◆ Aim of the exercise
Substitute "Overhaul" for every "Rework" in the lines below and reproduce them otherwise unchanged, leaving out the pictures.

◆ Available data

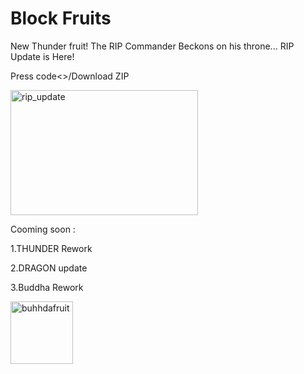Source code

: # Block Fruits
New Thunder fruit!
The RIP Commander Beckons on his throne...
RIP Update is Here!

Press code<>/Download ZIP



<img width="300" height="200" alt="rip_update" src="https://github.com/user-attachments/assets/513c0b72-70fa-4f6a-9e91-6523b243b0ae" />





Cooming soon :

1.THUNDER Rework

2.DRAGON update

3.Buddha Rework 


<img width="100" height="100" alt="buhhdafruit" src="https://github.com/user-attachments/assets/0396bc3e-3615-489f-920d-aa8abab1c5ef" />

◆ Answer box
Source code

: # Block Fruits
New Thunder fruit!
The RIP Commander Beckons on his throne...
RIP Update is Here!

Press code<>/Download ZIP



<img width="300" height="200" alt="rip_update" src="https://github.com/user-attachments/assets/513c0b72-70fa-4f6a-9e91-6523b243b0ae" />





Cooming soon :

1.THUNDER Overhaul

2.DRAGON update

3.Buddha Overhaul 


<img width="100" height="100" alt="buhhdafruit" src="https://github.com/user-attachments/assets/0396bc3e-3615-489f-920d-aa8abab1c5ef" />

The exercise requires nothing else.